Es kam aus dem Nichts. Sie wurde nervös wegen ihres neuen Jobs; Sie verlor ihren Appetit; Sie hörte auf zu schlafen; Sie begann Wahnvorstellungen zu haben. Die ersten Wahnvorstellungen waren ermutigend. Sie sagte, sie sprach zu Gott, der ihr sagte, dass es ihr gut gehen würde. Giulia war nie sehr religiös gewesen, also war ich alarmiert, aber zumindest hörte sie Dinge, die tröstlich waren. Aber dann drehten sich die Wahnvorstellungen gegen sie.
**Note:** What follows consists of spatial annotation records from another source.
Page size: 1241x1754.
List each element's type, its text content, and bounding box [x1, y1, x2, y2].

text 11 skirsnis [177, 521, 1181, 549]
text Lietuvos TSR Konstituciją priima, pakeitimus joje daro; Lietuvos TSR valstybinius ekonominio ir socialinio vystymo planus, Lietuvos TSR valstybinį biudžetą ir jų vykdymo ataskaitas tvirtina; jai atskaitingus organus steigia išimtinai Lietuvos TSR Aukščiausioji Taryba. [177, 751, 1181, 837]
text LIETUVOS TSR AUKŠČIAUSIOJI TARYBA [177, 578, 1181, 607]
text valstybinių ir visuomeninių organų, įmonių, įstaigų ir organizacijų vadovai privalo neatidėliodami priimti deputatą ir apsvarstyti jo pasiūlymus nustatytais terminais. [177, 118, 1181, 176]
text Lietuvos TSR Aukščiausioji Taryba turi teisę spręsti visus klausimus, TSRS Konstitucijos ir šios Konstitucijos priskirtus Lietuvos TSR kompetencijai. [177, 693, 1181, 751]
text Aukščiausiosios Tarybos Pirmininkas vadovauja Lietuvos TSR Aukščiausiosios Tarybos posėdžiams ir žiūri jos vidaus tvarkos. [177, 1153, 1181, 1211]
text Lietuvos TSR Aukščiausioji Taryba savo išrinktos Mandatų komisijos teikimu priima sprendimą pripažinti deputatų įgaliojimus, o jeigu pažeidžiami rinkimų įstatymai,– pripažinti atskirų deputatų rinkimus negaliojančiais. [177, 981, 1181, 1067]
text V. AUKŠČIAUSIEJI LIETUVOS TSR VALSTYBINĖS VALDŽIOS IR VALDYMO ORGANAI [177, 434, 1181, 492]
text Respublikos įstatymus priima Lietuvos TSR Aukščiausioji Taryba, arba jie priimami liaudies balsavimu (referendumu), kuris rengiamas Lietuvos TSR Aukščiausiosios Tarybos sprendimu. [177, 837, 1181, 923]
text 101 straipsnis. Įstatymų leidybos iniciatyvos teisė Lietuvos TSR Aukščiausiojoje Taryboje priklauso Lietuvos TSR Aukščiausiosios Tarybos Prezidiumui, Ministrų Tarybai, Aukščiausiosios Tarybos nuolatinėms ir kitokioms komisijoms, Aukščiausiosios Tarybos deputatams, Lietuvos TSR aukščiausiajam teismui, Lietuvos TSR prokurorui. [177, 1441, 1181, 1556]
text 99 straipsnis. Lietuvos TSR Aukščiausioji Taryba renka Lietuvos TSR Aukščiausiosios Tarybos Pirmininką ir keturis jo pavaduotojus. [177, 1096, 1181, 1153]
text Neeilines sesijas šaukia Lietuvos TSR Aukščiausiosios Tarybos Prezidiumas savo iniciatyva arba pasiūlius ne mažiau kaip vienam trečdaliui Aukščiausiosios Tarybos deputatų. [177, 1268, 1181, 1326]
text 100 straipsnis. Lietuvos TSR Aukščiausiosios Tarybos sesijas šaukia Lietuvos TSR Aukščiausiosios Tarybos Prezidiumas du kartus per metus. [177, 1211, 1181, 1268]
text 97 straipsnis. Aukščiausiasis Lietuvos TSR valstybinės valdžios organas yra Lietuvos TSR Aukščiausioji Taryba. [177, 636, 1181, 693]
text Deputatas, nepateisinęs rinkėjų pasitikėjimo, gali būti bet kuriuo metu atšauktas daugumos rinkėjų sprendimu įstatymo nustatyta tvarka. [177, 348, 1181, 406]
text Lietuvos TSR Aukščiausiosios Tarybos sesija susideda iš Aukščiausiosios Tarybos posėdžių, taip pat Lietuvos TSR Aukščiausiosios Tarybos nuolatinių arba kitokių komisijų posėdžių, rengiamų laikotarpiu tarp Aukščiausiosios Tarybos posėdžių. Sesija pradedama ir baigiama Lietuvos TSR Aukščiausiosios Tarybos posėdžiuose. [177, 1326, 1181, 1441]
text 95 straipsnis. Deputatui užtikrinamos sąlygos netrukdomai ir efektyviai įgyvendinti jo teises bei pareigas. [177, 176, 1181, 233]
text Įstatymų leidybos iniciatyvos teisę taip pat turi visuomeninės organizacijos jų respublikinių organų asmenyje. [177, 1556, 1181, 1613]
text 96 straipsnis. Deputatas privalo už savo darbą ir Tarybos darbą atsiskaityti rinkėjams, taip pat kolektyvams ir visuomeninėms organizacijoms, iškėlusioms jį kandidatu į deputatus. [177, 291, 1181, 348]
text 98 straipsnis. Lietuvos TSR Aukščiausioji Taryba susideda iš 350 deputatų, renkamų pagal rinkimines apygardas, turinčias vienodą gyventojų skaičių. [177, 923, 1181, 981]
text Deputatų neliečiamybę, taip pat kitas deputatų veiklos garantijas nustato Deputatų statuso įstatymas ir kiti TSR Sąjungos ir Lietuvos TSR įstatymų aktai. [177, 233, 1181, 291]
Die Stimmen sagten, sie würde es nicht schaffen, es hätte keinen Sinn, es überhaupt zu versuchen, sie wäre besser dran, nicht hier zu sein. So landete sie das erste Mal im Krankenhaus. Sie gaben ihr Medikamente. Die Wahnvorstellungen verschwanden schließlich. Danach war sie lange Zeit depressiv. Sie gaben ihr mehr Medikamente und dann ging es ihr besser.2
Als der zweite Krankenhausaufenthalt seiner Frau wegen Psychose stattfand, begann Herr Lukach über einige angebliche Verbindungen – oder vielleicht Analogien – zwischen ihren Wahnvorstellungen und den einfallsreichen Aktivitäten nachzudenken, die er und sein Sohn genießen. Er schreibt:
. . . als Eltern liebe ich Fantasie. Ich glaube ständig an meinen Sohn , um die Welt aufregender und interessanter zu machen. Da ist Fred, der freundliche Kojote, den wir manchmal nachts in den Hügeln in der Nähe hören; der Monsterbesen in unserem Schrank, um die gruseligen Monster aus dem Haus zu fegen. . . Vielleicht ist genau wie die Scheinwelt ein Ort der Freude und Zuflucht für Jonas, Es gibt etwas Tiefgründiges oder sogar Hilfreiches in dem, was Giulia sich vorstellt. Vielleicht.2
Es wäre in der Tat ein hartherziger Leser, der kein Mitgefühl für Herrn Lukach, seine Frau und seinen Sohn empfand. Und diejenigen von uns, die sich mit der Geißel psychischer Erkrankungen in unseren Familien befasst haben – einschließlich dieses Schriftstellers -, werden natürlich mit Empathie auf Herrn reagieren. Lukachs „Look on the bright side“ Re-Frame der Psychose seiner Frau. Aber ich denke, es gibt einen schwerwiegenden Fehler in dieser Sicht der Psychose. Wie Jung in seiner Begegnung mit Lucia Joyce verstand, gibt es einen großen Unterschied zwischen dem freiwilligen, spielerischen Engagement der Vorstellungskraft und dem unfreiwilligen Abstieg in die Psychose.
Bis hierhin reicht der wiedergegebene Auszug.